The floor covering or substrate should be easily removable for cleaning. Some options are newspaper, paper towel, recycled paper cat litter, sand, woodchips, and indoor-outdoor carpet. Each of the substrates has their own individual pros and cons associated with its use. For example, newspaper is cheap, clean, and easy to change however doesn’t look as aesthetically pleasing as some of the other substrate options. Sand and recycled paper cat litter generally look nicer however carry severe risks if the snake accidentally ingests any of the substrate.
Several hide boxes or rock crevices and low branches should be provided to allow the snake to retreat and to thermoregulate their own temperature at different points of the cage. Avoid the use of adhesive tape inside the vivarium, as this can come loose and pose a risk to your snake.
Temperature and Lighting
Like other snakes and reptiles, the olive python requires both UVA and UVB lighting, which should be replaced every 6-9 months. During the summer months, the light should be switched on for roughly 12 hours each day. During the winter months, the amount of daylight can be reduced to 10 hours a day.
A temperature gradient should always be provided by placing a heating lamp at one side of the vivarium, ensuring the snake cannot physically reach the lamp and get burnt. The basking spot should reach 35oC, while the cool end should be maintained around 25oC. The ambient temperature at the warm end of the cage at night should not drop lower than 20oC for any extended period. Heat mats within the enclosure and heat rocks are not recommended as they often malfunction and lead to thermal burns.
Fresh clean water should always be provided in a solid, spill-proof container and changed regularly.
In captivity, olive pythons will eat mice, rats, rabbits, and chickens. Adults should be fed once every 2-3 weeks while young pythons require weekly feedings, and juveniles can be offered food up to twice a week. Ensure frozen food is adequately thawed before being offered and ensure the snake has been kept warm before feeding.

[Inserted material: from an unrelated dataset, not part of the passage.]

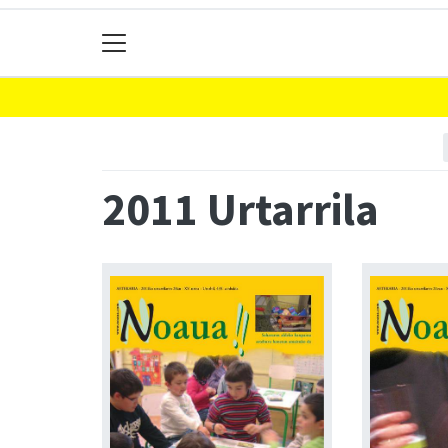
2011 Urtarrila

Reptiles, in general, are very good at hiding their health problems until they become very serious. For this reason, it is very important that you get your snake checked over by an experienced reptile veterinarian every 6-12 months.

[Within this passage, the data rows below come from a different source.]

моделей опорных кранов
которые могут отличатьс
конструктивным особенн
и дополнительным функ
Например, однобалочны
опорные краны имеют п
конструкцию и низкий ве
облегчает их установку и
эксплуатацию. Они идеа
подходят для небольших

Common problems where veterinary advice is recommended include mites, wheezing, dysecdysis (trouble shedding), prolonged inappetence outside of the cooler months of the year, lethargy, diarrhoea, abnormal faeces and regurgitation.
The length of quarantine is a contentious area with many different protocols implemented across the world. With the recent advancements in our understanding of reptile viruses and diseases, it now appears that we may not be able to ‘out-quarantine’ some of the newly discovered reptile viruses, which makes recommended a time-frame complicated. Most reptile veterinarians now recommend a quarantine period of at least six months for newly acquired snakes.

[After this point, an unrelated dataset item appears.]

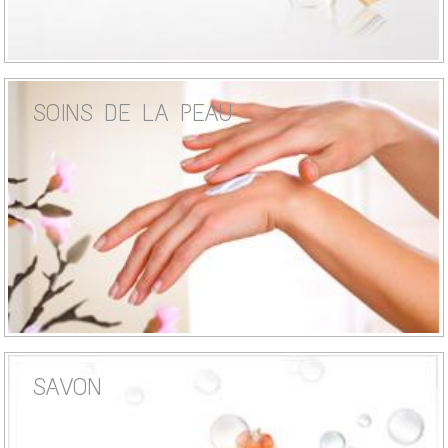
SOINS DE LA PEAU
SAVON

Quarantined animals should be kept in a separate room with no shared contact or airspace. Any handling, feeding, or cleaning of the cages should be completed after all the other non-quarantined animals. If further work needs to be done with the rest of the collection after the animals are in quarantine, then a complete change of clothes and thorough disinfection of hands and any equipment used is recommended.